▶ **Exercise details**
Every line below that mentions the word "копиров" should be copied out.

▶ **Given records**
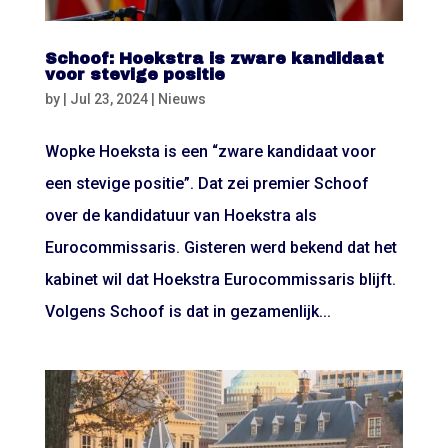
Schoof: Hoekstra is zware kandidaat
voor stevige positie
by
|
Jul 23, 2024
|
Nieuws
Wopke Hoeksta is een “zware kandidaat voor
een stevige positie”. Dat zei premier Schoof
over de kandidatuur van Hoekstra als
Eurocommissaris. Gisteren werd bekend dat het
kabinet wil dat Hoekstra Eurocommissaris blijft.
Volgens Schoof is dat in gezamenlijk...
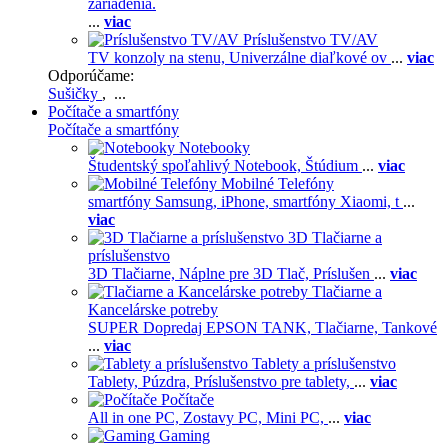
zariadenia.
...
viac
Príslušenstvo TV/AV
TV konzoly na stenu,
Univerzálne diaľkové ov
...
viac
Odporúčame:
Sušičky
, ...
Počítače a smartfóny
Počítače a smartfóny
Notebooky
Študentský spoľahlivý Notebook,
Štúdium
...
viac
Mobilné Telefóny
smartfóny Samsung,
iPhone,
smartfóny Xiaomi,
t
...
viac
3D Tlačiarne a
príslušenstvo
3D Tlačiarne,
Náplne pre 3D Tlač,
Príslušen
...
viac
Tlačiarne a
Kancelárske potreby
SUPER Dopredaj EPSON TANK,
Tlačiarne,
Tankové
...
viac
Tablety a príslušenstvo
Tablety,
Púzdra,
Príslušenstvo pre tablety,
...
viac
Počítače
All in one PC,
Zostavy PC,
Mini PC,
...
viac
Gaming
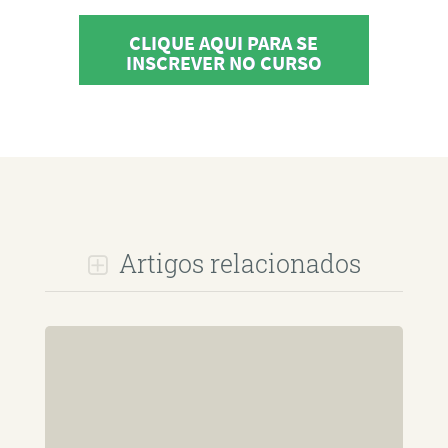
CLIQUE AQUI PARA SE
INSCREVER NO CURSO
Artigos relacionados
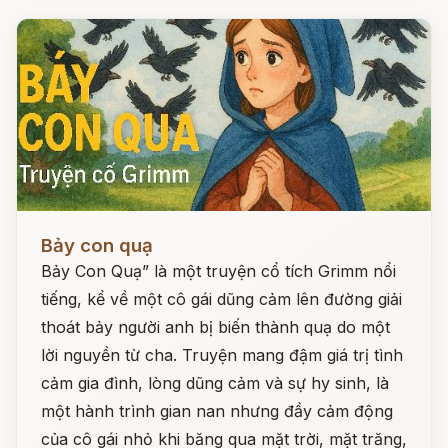
Đọc ngay
Bảy con quạ
Bảy Con Quạ” là một truyện cổ tích Grimm nổi
tiếng, kể về một cô gái dũng cảm lên đường giải
thoát bảy người anh bị biến thành quạ do một
lời nguyền từ cha. Truyện mang đậm giá trị tình
cảm gia đình, lòng dũng cảm và sự hy sinh, là
một hành trình gian nan nhưng đầy cảm động
của cô gái nhỏ khi băng qua mặt trời, mặt trăng,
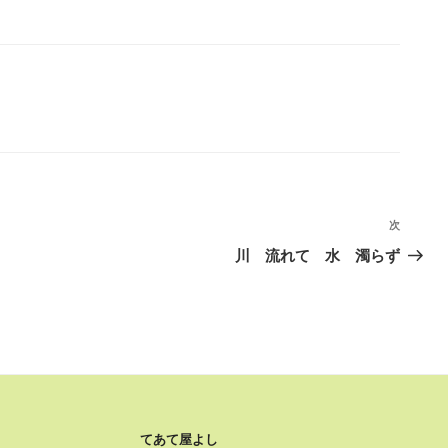
次
次
の
川 流れて 水 濁らず
投
稿
てあて屋よし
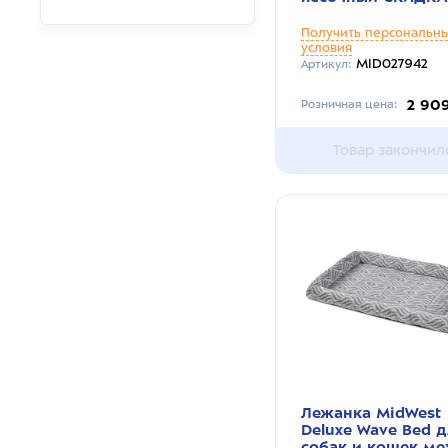
Получить персональн
условия
MID027942
Артикул:
2 90
Розничная цена:
Товар закончил
Лежанка MidWest
Deluxe Wave Bed 
собак и кошек ме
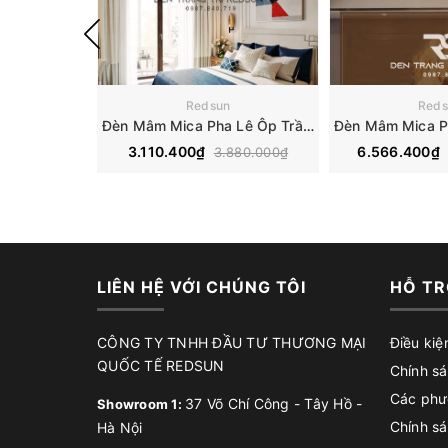
Redsun
Reds
Đèn Mâm Mica Pha Lê Ôp Trần Phòng Khách Hiện Đại MKPL-08
3.110.400₫
6.566.400₫
3.880.000₫
LIÊN HỆ VỚI CHÚNG TÔI
HỖ TR
CÔNG TY TNHH ĐẦU TƯ THƯƠNG MẠI
Điều kiệ
QUỐC TẾ REDSUN
Chính sá
Các phư
37 Võ Chí Công - Tây Hồ -
Showroom 1:
Chính sá
Hà Nội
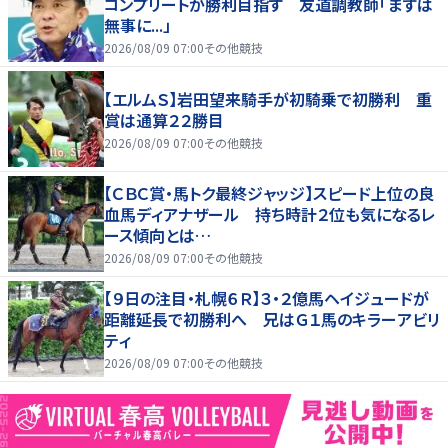
コンプリートが勝利目指す 友道調教師「まずは
無事に...」
2026/08/09 07:00
その他競技
【エルムＳ】岩田望来騎手が初騎乗で初勝利 重
賞は通算２２勝目
2026/08/09 07:00
その他競技
【ＣＢＣ賞・馬トク最終ジャッジ】スピード上位の良
血馬ディアナザール 持ち時計２位も気になるレ
ース傾向とは…
2026/08/09 07:00
その他競技
【９日の注目・札幌６Ｒ】３・２億馬ヘイジュードが
距離延長で初勝利へ 兄はＧ１馬のキラーアビリ
ティ
2026/08/09 07:00
その他競技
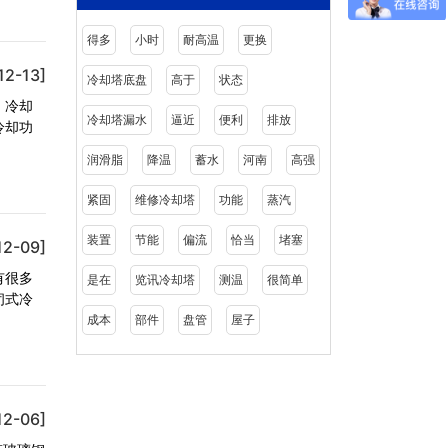
得多
小时
耐高温
更换
12-13]
冷却塔底盘
高于
状态
，冷却
冷却塔漏水
逼近
便利
排放
冷却功
润滑脂
降温
蓄水
河南
高强
紧固
维修冷却塔
功能
蒸汽
装置
节能
偏流
恰当
堵塞
12-09]
有很多
是在
览讯冷却塔
测温
很简单
闭式冷
成本
部件
盘管
屋子
12-06]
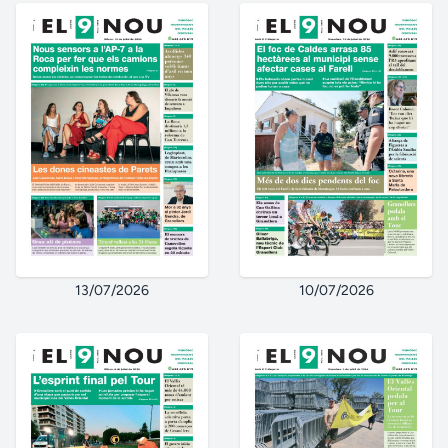
13/07/2026
10/07/2026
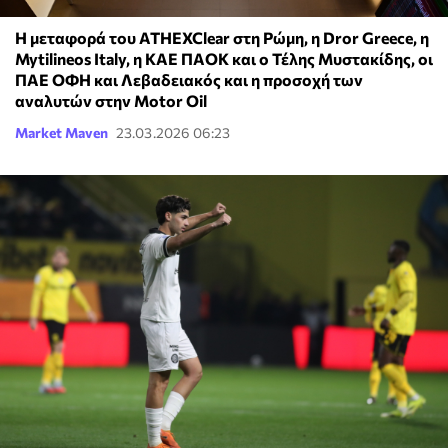
Η μεταφορά του ATHEXClear στη Ρώμη, η Dror Greece, η
Mytilineos Italy, η ΚΑΕ ΠΑΟΚ και ο Τέλης Μυστακίδης, οι
ΠΑΕ ΟΦΗ και Λεβαδειακός και η προσοχή των
αναλυτών στην Motor Oil
Market Maven
23.03.2026 06:23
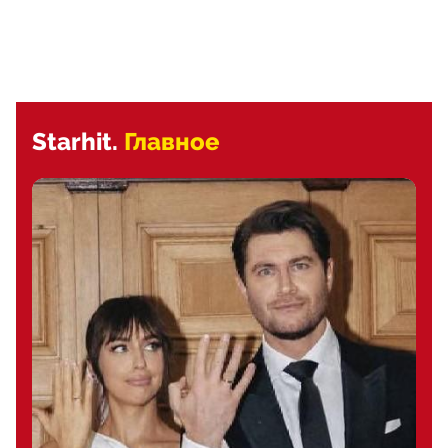
Starhit.
Главное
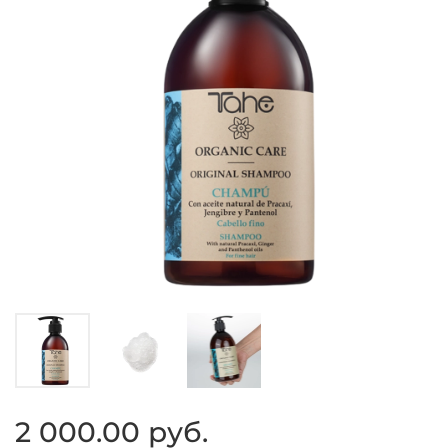
2 000.00 руб.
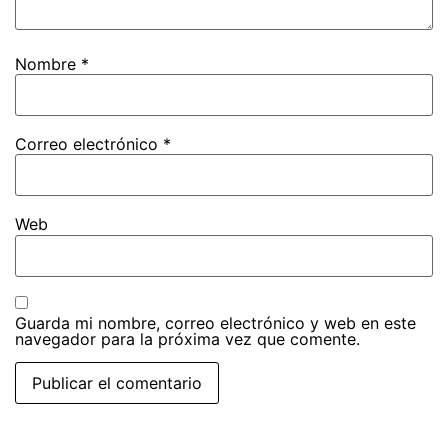
Nombre
*
Correo electrónico
*
Web
Guarda mi nombre, correo electrónico y web en este
navegador para la próxima vez que comente.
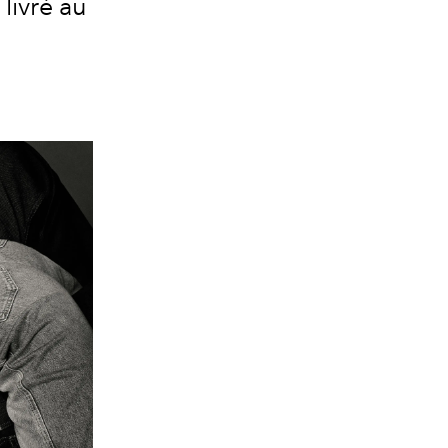
livré au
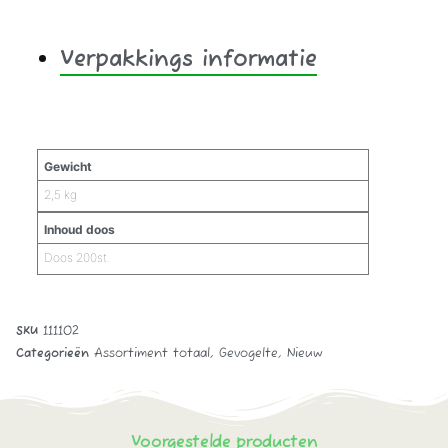
Verpakkings informatie
Aanvullende informatie
Gewicht
2,5 kg
Inhoud doos
Doos 200st.
SKU
111102
Categorieën
Assortiment totaal
,
Gevogelte
,
Nieuw
Voorgestelde producten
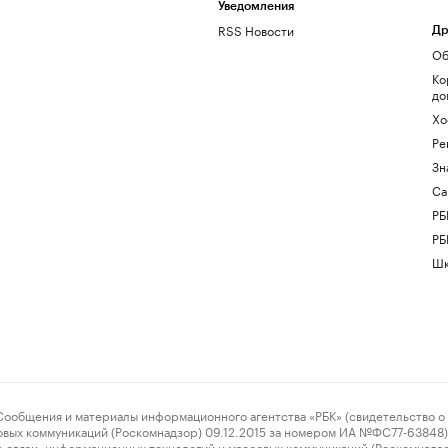
Уведомления
RSS Новости
Др
Об
Ко
до
Хо
Ре
Зн
Са
РБ
РБ
Шк
ения и материалы информационного агентства «РБК» (свидетельство о 
овых коммуникаций (Роскомнадзор) 09.12.2015 за номером ИА №ФС77-63848) 
 связи, информационных технологий и массовых коммуникаций (Роскомнадз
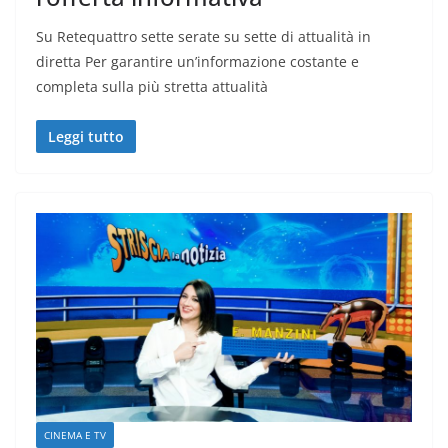
Su Retequattro sette serate su sette di attualità in
diretta Per garantire un’informazione costante e
completa sulla più stretta attualità
Leggi tutto
CINEMA E TV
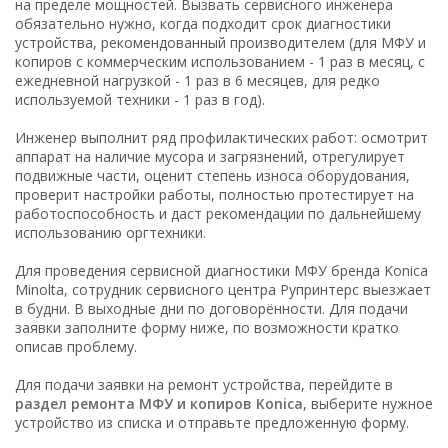
на пределе мощностей. Вызвать сервисного инженера
обязательно нужно, когда подходит срок диагностики
устройства, рекомендованный производителем (для МФУ и
копиров с коммерческим использованием - 1 раз в месяц, с
ежедневной нагрузкой - 1 раз в 6 месяцев, для редко
используемой техники - 1 раз в год).
Инженер выполнит ряд профилактических работ: осмотрит
аппарат на наличие мусора и загрязнений, отрегулирует
подвижные части, оценит степень износа оборудования,
проверит настройки работы, полностью протестирует на
работоспособность и даст рекомендации по дальнейшему
использованию оргтехники.
Для проведения сервисной диагностики МФУ бренда Konica
Minolta, сотрудник сервисного центра Рупринтерс выезжает
в будни. В выходные дни по договорённости. Для подачи
заявки заполните форму ниже, по возможности кратко
описав проблему.
Для подачи заявки на ремонт устройства, перейдите в
раздел ремонта МФУ и копиров Konica
, выберите нужное
устройство из списка и отправьте предложенную форму.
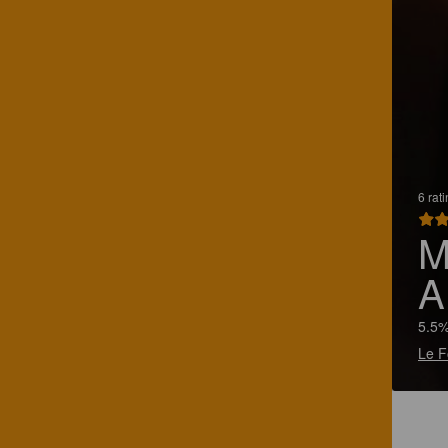
6 rat
M
A
5.5%
Le F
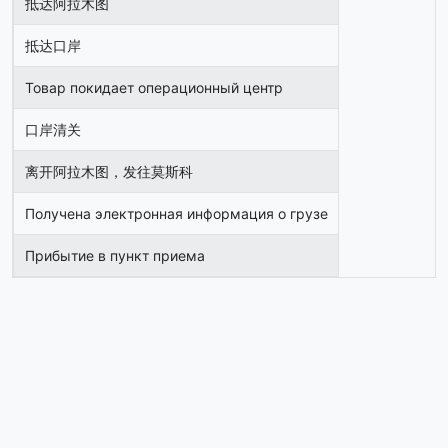
抵达阿拉木图
抵达口岸
Товар покидает операционный центр
口岸清关
离开阿拉木图，发往莫斯科
Получена электронная информация о грузе
Прибытие в пункт приема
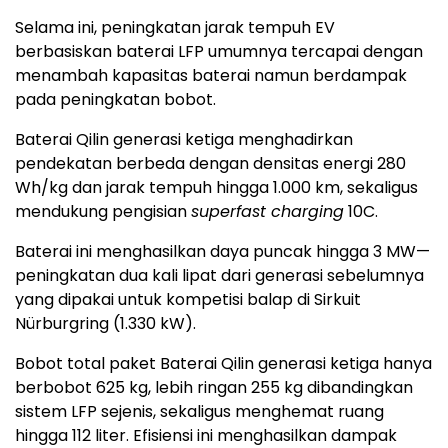
Selama ini, peningkatan jarak tempuh EV
berbasiskan baterai LFP umumnya tercapai dengan
menambah kapasitas baterai namun berdampak
pada peningkatan bobot.
Baterai Qilin generasi ketiga menghadirkan
pendekatan berbeda dengan densitas energi 280
Wh/kg dan jarak tempuh hingga 1.000 km, sekaligus
mendukung pengisian
superfast charging
10C.
Baterai ini menghasilkan daya puncak hingga 3 MW—
peningkatan dua kali lipat dari generasi sebelumnya
yang dipakai untuk kompetisi balap di Sirkuit
Nürburgring (1.330 kW).
Bobot total paket Baterai Qilin generasi ketiga hanya
berbobot 625 kg, lebih ringan 255 kg dibandingkan
sistem LFP sejenis, sekaligus menghemat ruang
hingga 112 liter. Efisiensi ini menghasilkan dampak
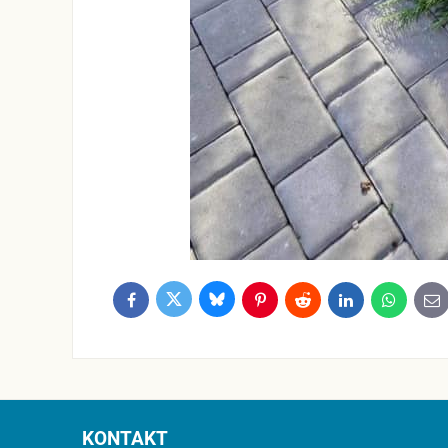
Bluesky
Twitter
Facebook
Pinterest
Reddit
LinkedIn
WhatsApp
E-
ma
KONTAKT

▶ **Response**
копиров с коммерческим использованием - 1 раз в месяц, с
раздел ремонта МФУ и копиров Konica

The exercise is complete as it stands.